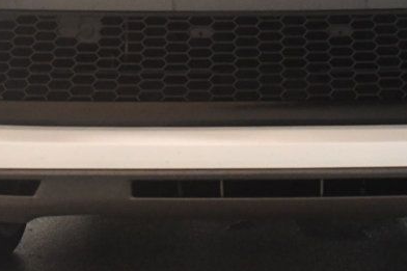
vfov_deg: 14.2
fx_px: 1062
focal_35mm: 94
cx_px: 256
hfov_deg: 21.6
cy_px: -30
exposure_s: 1/125
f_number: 3.8
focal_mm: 24
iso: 3200
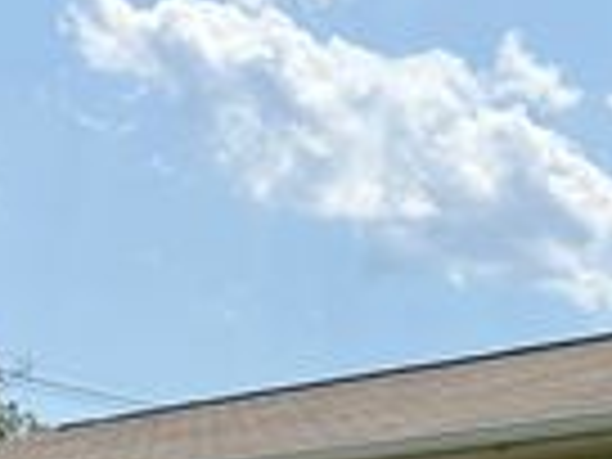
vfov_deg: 14.9
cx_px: 738
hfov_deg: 20.7
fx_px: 1556
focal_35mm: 88
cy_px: 794
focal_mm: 6.76
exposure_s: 1/4975
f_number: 1.78
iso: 100
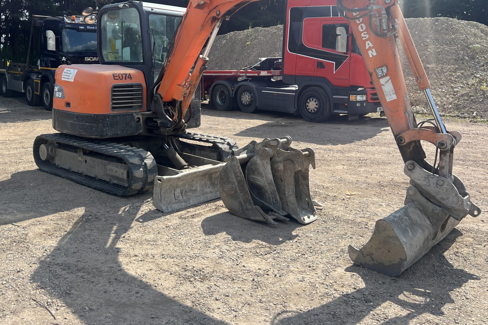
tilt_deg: -4.1
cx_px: 218
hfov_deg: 55.7
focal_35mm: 34
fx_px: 461
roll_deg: -0.3
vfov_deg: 38.4
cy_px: 109
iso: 50
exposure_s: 1/2994
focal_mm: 5.7
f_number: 1.5
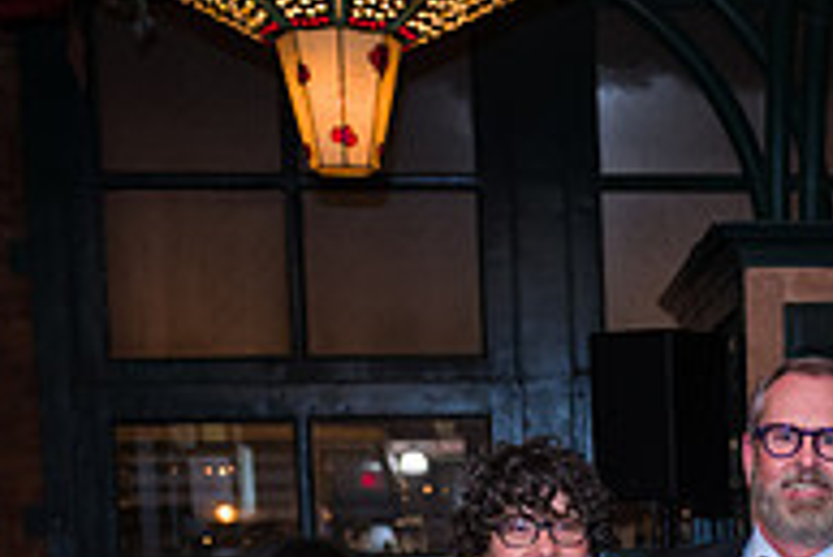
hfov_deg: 24.1
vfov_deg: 16.0
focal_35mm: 81
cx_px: 807
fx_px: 1876
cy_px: 728
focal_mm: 27
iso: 1000
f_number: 3.2
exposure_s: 1/125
++++
WORK TASK
Would you transcribe exactly, and only, the lines from the one containing "exposure_s: 1/2994" through the last line of the records above, both included, leaving out the pictures?

ANSWER TO THIS EXERCISE
exposure_s: 1/2994
focal_mm: 5.7
f_number: 1.5
hfov_deg: 24.1
vfov_deg: 16.0
focal_35mm: 81
cx_px: 807
fx_px: 1876
cy_px: 728
focal_mm: 27
iso: 1000
f_number: 3.2
exposure_s: 1/125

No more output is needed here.